Untuk Jiel • 26

367 50 13
                                    

Ups! Gambar ini tidak mengikuti Pedoman Konten kami. Untuk melanjutkan publikasi, hapuslah gambar ini atau unggah gambar lain.

.
.
.
.
.

Hari ini Naren pulang sendirian, tidak diantar oleh Jevan maupun Marco. Padahal biasanya Naren selalu pulang diantar oleh para sahabatnya. Namun kali ini tidak. Entah mengapa sikap Naren sedikit berbeda dari biasanya, dan itu jelas menimbulkan tanda tanya di kepala Dreamies.

Baru saja ia melangkahkan laki di pelataran rumah, sebuah kotak berukuran sedang yang ada di depan pintu rumahnya itu membuat ia bertanya-tanya. Ia menoleh, mencari sosok yang telah meletakkan kotak itu di depan rumahnya.

"Apaan nih? Santet atau bukan ya?" monolognya.

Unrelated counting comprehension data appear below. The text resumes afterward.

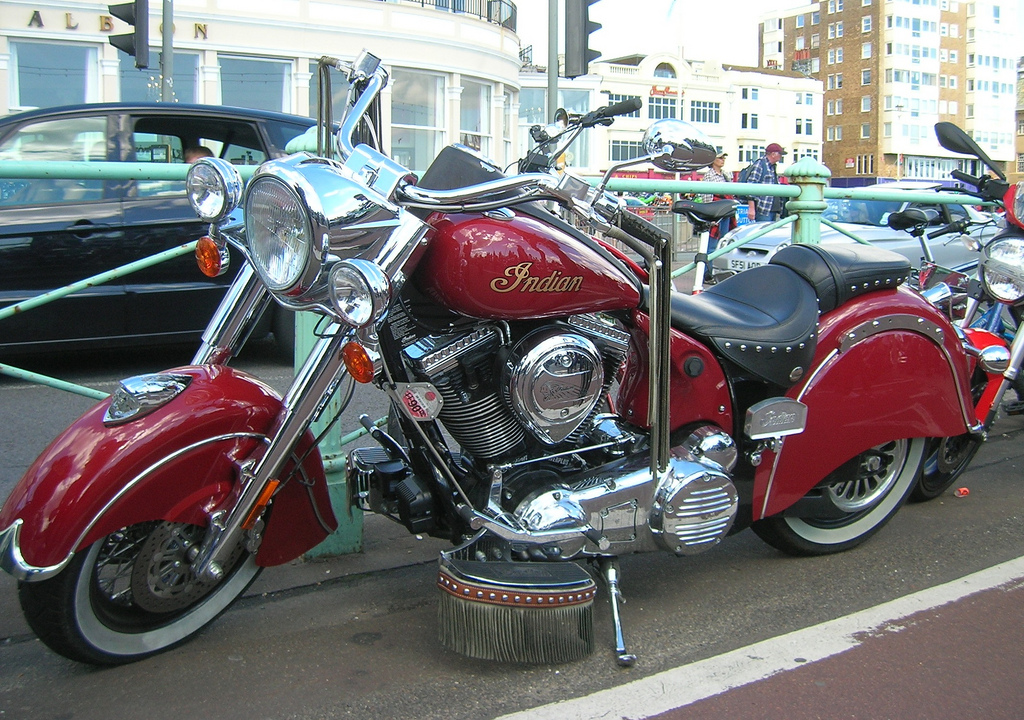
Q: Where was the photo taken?
A: On a street corner.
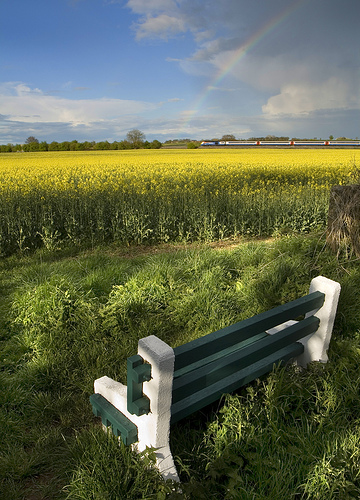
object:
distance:
[0, 81, 359, 150]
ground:
[188, 146, 360, 180]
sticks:
[169, 290, 326, 426]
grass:
[1, 260, 358, 298]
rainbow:
[183, 2, 297, 132]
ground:
[301, 125, 315, 142]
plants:
[2, 148, 352, 248]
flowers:
[0, 147, 359, 255]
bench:
[89, 274, 341, 497]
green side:
[127, 355, 151, 417]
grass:
[102, 401, 335, 488]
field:
[2, 141, 352, 448]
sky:
[0, 0, 347, 142]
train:
[197, 138, 360, 149]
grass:
[1, 194, 346, 233]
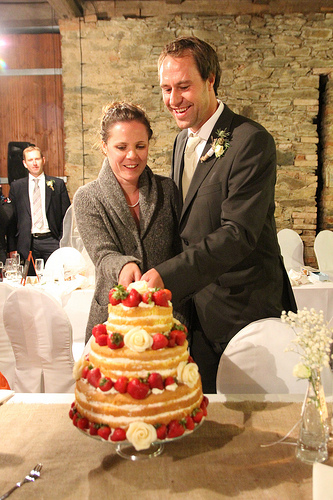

Meski dipenuhi rasa curiga, Naren tetap mengambil kotak itu. Sebelumnya, ia sudah memotret kotak tersebut dan mengirimkannya ke grup chat Dreamies. Ia sedikit beruntung karena ponsel Jiel tertinggal di rumahnya kala itu, dan ia menyimpannya di kamar.

Tujuhan Hidup

Anda
Ke rumah gue sini, gue butuh kalian

read.

Naren melangkahkan kakinya, masuk ke dalam rumah, dengan membawa kotak tersebut di tangannya.

"Mama," ucapnya pelan.

Mama Ara yang berada di ruang tengah lantas menoleh dengan senyum yang terpatri di bibirnya, "sini nak," panggilnya.

Dengan ragu, Naren tetap menghampiri sang ibu. Langkah kakinya memelan. Ia sedikit takut sekarang. Wajah sang ibu terlihat kacau, membuatnya sedikit enggan untuk sekedar menyapa.

"Sini sayang," Mama Ara menarik tangan Naren dengan lembut. Wanita itu memeluk anaknya yang mendadak kaku.

"Maafin mama, nak. Mama terlalu kalut waktu itu. Mama lupa, masih ada anak-anak mama yang lain, yang butuh dihibur juga. Maaf ya, Naren," tangis wanita itu kembali pecah.

Hati Naren tersentil, lidahnya menjadi kelu. Ia tak suka berada di posisi seperti ini. Ia takut jadi serba salah. Terlebih, sebenarnya Naren tak benar-benar merasa sedih.

"Ekhem," deheman kecil Naren membuat Mama Ara spontan melepas pelukannya.

Wanita itu mendadak canggung. Ia mengusap jejak air matanya. Masih dengan bibir yang melengkung ke atas, Mama Ara menggenggam tangan Naren.

"Maafin mama ya? Mama terlalu buta. Seharusnya mama tau, kalo Jiedan itu korban. Gak seharusnya mama bentak dia waktu itu. Mama jahat banget, iya kan?" Naren diam.

"Iya! Mama jahat. Mama cuma bisa lihat dari satu sisi aja," batin Naren berteriak keras.

"Iya," hanya itu yang bisa Naren ucapkan.